Does Skin Color Or Race Matter When You Date?
Sometimes it may seem like everything is working against you just to make relationships even more difficult. Other people seem to make it look so easy, right? If you only knew what people went through in their own lives, you’d see how challenging all relationships can be. It takes a lot of focus and commitment to make one last. One of these difficult challenges is brought up in Brandon’s question here.
Brandon asked: How do you have a bf/gf relationship with the opposite sex without worrying about their race or skin color becoming a problem?”
Dating someone of a different race can be a challenge, but not necessarily for the two people dating each other. It’s usually only a problem with people outside of the relationship. This sounds like a typical Romeo & Juliet kind of scenario. Two people from different backgrounds or cultures coming together to prove to the world that love can rise above all our differences.

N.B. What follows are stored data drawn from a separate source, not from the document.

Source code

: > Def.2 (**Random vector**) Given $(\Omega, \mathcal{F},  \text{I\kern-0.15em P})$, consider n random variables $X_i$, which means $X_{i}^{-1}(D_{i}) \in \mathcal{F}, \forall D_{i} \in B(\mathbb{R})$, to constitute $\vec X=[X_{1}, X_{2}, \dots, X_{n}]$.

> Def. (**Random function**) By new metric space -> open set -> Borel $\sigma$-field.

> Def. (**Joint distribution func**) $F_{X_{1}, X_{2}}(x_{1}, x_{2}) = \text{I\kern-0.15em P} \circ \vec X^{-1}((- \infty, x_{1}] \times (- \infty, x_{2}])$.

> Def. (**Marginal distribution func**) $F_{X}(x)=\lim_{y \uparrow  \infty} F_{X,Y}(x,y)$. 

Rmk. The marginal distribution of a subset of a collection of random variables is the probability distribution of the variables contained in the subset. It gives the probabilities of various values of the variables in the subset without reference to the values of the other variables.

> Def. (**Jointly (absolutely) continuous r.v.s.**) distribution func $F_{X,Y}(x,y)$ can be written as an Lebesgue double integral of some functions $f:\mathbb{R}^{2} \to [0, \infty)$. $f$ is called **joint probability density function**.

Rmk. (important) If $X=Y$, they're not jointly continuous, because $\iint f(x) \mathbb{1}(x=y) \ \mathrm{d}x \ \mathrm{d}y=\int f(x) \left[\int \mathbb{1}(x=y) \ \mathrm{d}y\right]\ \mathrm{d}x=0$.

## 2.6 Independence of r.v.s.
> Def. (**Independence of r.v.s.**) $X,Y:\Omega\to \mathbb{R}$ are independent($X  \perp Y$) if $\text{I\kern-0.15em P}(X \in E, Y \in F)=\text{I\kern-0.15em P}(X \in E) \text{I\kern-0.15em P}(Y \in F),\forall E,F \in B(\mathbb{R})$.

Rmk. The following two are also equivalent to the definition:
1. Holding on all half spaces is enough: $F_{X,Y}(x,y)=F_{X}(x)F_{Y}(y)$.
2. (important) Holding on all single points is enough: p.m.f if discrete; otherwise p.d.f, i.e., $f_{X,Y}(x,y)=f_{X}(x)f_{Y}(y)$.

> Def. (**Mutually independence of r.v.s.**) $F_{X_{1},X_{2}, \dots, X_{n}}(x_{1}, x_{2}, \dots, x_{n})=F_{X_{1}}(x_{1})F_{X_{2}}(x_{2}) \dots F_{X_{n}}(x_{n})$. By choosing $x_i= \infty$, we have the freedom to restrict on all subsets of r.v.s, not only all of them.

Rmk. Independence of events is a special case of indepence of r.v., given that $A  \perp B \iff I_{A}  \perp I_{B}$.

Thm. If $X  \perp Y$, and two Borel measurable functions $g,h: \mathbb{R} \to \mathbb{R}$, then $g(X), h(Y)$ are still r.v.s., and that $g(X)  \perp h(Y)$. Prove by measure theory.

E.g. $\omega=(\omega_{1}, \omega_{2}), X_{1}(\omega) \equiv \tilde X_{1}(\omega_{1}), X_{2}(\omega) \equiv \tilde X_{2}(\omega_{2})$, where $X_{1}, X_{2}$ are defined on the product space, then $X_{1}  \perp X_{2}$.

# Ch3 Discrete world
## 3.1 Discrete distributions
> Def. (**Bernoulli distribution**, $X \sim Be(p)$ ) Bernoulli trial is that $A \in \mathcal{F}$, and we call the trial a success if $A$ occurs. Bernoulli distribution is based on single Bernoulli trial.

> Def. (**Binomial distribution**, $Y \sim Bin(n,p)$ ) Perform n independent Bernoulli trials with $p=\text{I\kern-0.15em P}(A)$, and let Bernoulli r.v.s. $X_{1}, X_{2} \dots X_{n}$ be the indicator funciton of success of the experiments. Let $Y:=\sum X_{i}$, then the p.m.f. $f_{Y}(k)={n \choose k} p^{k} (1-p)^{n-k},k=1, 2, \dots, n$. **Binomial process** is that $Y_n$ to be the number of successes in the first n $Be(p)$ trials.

God made all of us, including the color of our skin. It’s more important to date someone who shares your same beliefs and values, than your skin color. If there are people in your life who don’t think you should date someone different than you, I suggest you talk to them and find out what their reasons are based on. Then explain how you have found someone who you really connect with on many different levels. While society might have a difficult time with interracial dating and marriage, you don’t have to live that way.

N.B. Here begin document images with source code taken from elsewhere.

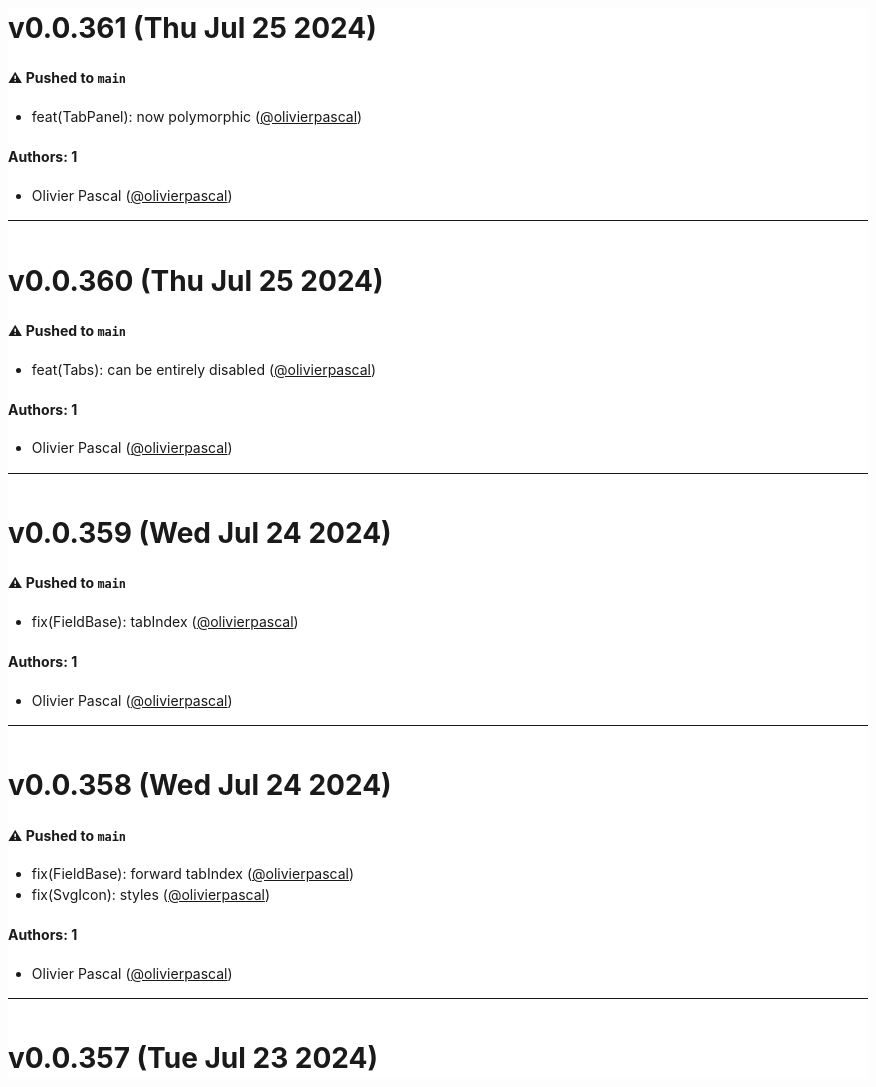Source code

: 
# v0.0.361 (Thu Jul 25 2024)

#### ⚠️ Pushed to `main`

- feat(TabPanel): now polymorphic ([@olivierpascal](https://github.com/olivierpascal))

#### Authors: 1

- Olivier Pascal ([@olivierpascal](https://github.com/olivierpascal))

---

# v0.0.360 (Thu Jul 25 2024)

#### ⚠️ Pushed to `main`

- feat(Tabs): can be entirely disabled ([@olivierpascal](https://github.com/olivierpascal))

#### Authors: 1

- Olivier Pascal ([@olivierpascal](https://github.com/olivierpascal))

---

# v0.0.359 (Wed Jul 24 2024)

#### ⚠️ Pushed to `main`

- fix(FieldBase): tabIndex ([@olivierpascal](https://github.com/olivierpascal))

#### Authors: 1

- Olivier Pascal ([@olivierpascal](https://github.com/olivierpascal))

---

# v0.0.358 (Wed Jul 24 2024)

#### ⚠️ Pushed to `main`

- fix(FieldBase): forward tabIndex ([@olivierpascal](https://github.com/olivierpascal))
- fix(SvgIcon): styles ([@olivierpascal](https://github.com/olivierpascal))

#### Authors: 1

- Olivier Pascal ([@olivierpascal](https://github.com/olivierpascal))

---

# v0.0.357 (Tue Jul 23 2024)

One word of caution: some people, while dating someone of another race, look at their relationship as one being under attack. So it is easy for the two of you to get wrapped up in an Us vs. The World mentality. The problem with that is sooner or later those who are against your relationship will quit caring about the race situation. Then the two of you will still have relationship issues to work out, without the emotion and drama of standing alone against the world. Sometimes without those Us vs. The World, the relationship crashes because there was not enough foundation there to begin with.
One other thought: Some of the problems facing interracial dating are not related to skin color, but more to cultural differences. The question you should ask is: Can the two of us adapt to each other’s culture? Remember, cultural differences can be a big deal. Just be wise about who and why you’re dating, interracial or not.

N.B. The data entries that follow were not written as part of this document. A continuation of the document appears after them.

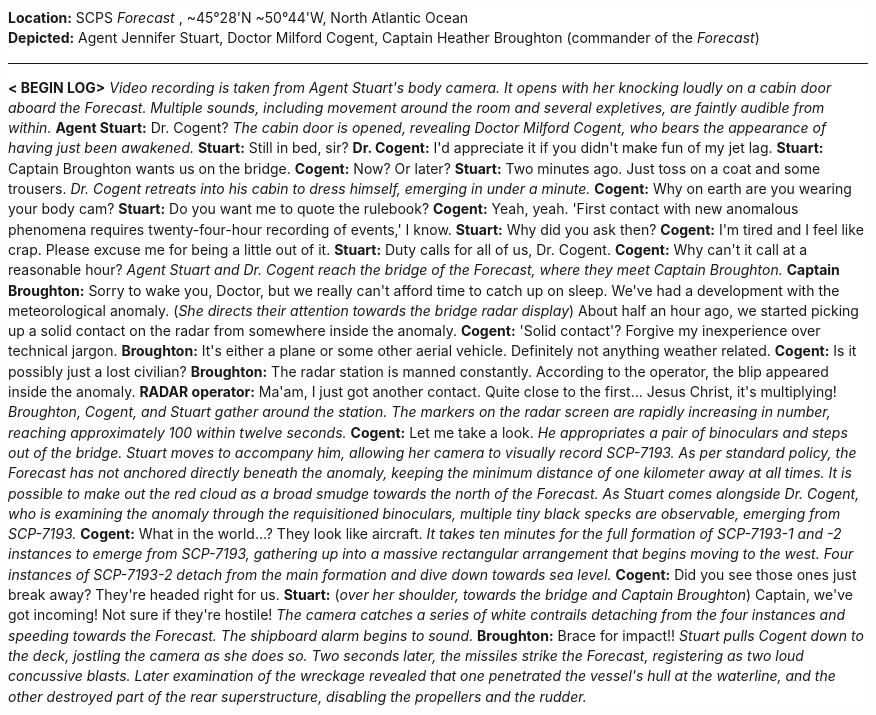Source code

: **Location:** SCPS _Forecast_ , ~45°28'N ~50°44'W, North Atlantic Ocean  
**Depicted:** Agent Jennifer Stuart, Doctor Milford Cogent, Captain Heather Broughton (commander of the _Forecast_)
* * *
**< BEGIN LOG>**
_Video recording is taken from Agent Stuart's body camera. It opens with her knocking loudly on a cabin door aboard the Forecast. Multiple sounds, including movement around the room and several expletives, are faintly audible from within._
**Agent Stuart:** Dr. Cogent?
_The cabin door is opened, revealing Doctor Milford Cogent, who bears the appearance of having just been awakened._
**Stuart:** Still in bed, sir?
**Dr. Cogent:** I'd appreciate it if you didn't make fun of my jet lag.
**Stuart:** Captain Broughton wants us on the bridge.
**Cogent:** Now? Or later?
**Stuart:** Two minutes ago. Just toss on a coat and some trousers.
_Dr. Cogent retreats into his cabin to dress himself, emerging in under a minute._
**Cogent:** Why on earth are you wearing your body cam?
**Stuart:** Do you want me to quote the rulebook?
**Cogent:** Yeah, yeah. 'First contact with new anomalous phenomena requires twenty-four-hour recording of events,' I know.
**Stuart:** Why did you ask then?
**Cogent:** I'm tired and I feel like crap. Please excuse me for being a little out of it.
**Stuart:** Duty calls for all of us, Dr. Cogent.
**Cogent:** Why can't it call at a reasonable hour?
_Agent Stuart and Dr. Cogent reach the bridge of the Forecast, where they meet Captain Broughton._
**Captain Broughton:** Sorry to wake you, Doctor, but we really can't afford time to catch up on sleep. We've had a development with the meteorological anomaly. (_She directs their attention towards the bridge radar display_) About half an hour ago, we started picking up a solid contact on the radar from somewhere inside the anomaly.
**Cogent:** 'Solid contact'? Forgive my inexperience over technical jargon.
**Broughton:** It's either a plane or some other aerial vehicle. Definitely not anything weather related.
**Cogent:** Is it possibly just a lost civilian?
**Broughton:** The radar station is manned constantly. According to the operator, the blip appeared inside the anomaly.
**RADAR operator:** Ma'am, I just got another contact. Quite close to the first… Jesus Christ, it's multiplying!
_Broughton, Cogent, and Stuart gather around the station. The markers on the radar screen are rapidly increasing in number, reaching approximately 100 within twelve seconds._
**Cogent:** Let me take a look.
_He appropriates a pair of binoculars and steps out of the bridge. Stuart moves to accompany him, allowing her camera to visually record SCP-7193._
_As per standard policy, the Forecast has not anchored directly beneath the anomaly, keeping the minimum distance of one kilometer away at all times. It is possible to make out the red cloud as a broad smudge towards the north of the Forecast. As Stuart comes alongside Dr. Cogent, who is examining the anomaly through the requisitioned binoculars, multiple tiny black specks are observable, emerging from SCP-7193._
**Cogent:** What in the world…? They look like aircraft.
_It takes ten minutes for the full formation of SCP-7193-1 and -2 instances to emerge from SCP-7193, gathering up into a massive rectangular arrangement that begins moving to the west. Four instances of SCP-7193-2 detach from the main formation and dive down towards sea level._
**Cogent:** Did you see those ones just break away? They're headed right for us.
**Stuart:** (_over her shoulder, towards the bridge and Captain Broughton_) Captain, we've got incoming! Not sure if they're hostile!
_The camera catches a series of white contrails detaching from the four instances and speeding towards the Forecast. The shipboard alarm begins to sound._
**Broughton:** Brace for impact!!
_Stuart pulls Cogent down to the deck, jostling the camera as she does so. Two seconds later, the missiles strike the Forecast, registering as two loud concussive blasts. Later examination of the wreckage revealed that one penetrated the vessel's hull at the waterline, and the other destroyed part of the rear superstructure, disabling the propellers and the rudder._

Sarah asked: I’ve been going out with my boyfriend for almost a year, and I know I love him but at times he just doesn’t seem to understand that I want time for friends and family.
It is a struggle to find a balance between time with the person you love and the other important people in your life. Hopefully you’ve tried to explain to your boyfriend the importance of having many friends, and not just focusing on one person. Your boyfriend needs to understand it’s easy to suffocate a relationship by demanding the other person always be there just for you. Remember love is not selfish or demanding. That being said, here are some questions you may want to ask yourself about this issue
Have you included him in some of these other relationships? Or do you want to keep him separate from your interactions with other friends and family? He might be feeling like you’re embarrassed or ashamed of your relationship. There’s also a possibility that he doesn’t truly know how you feel about him, and he’s trying to get clues from you, based on how you spend your time. Try inviting him along with you when you spend time with your family and friends.
Unless, of course, you actually don’t want him to be involved in these other relationships. But if you are dating someone, and seeking to know them more fully, and possibly moving toward a much deeper relationship, your friends and family will play an important role in helping you see more clearly if he’s the right guy for you.
But don’t string him along. If you want to keep your relationship with him private, I’d tell him, and explain to him why you feel the way you do. He deserves to know at least that much. Just remember, whoever you choose to spend your life with, you will always face the challenge of giving each other the kind of time, together and apart, each partner needs and deserves.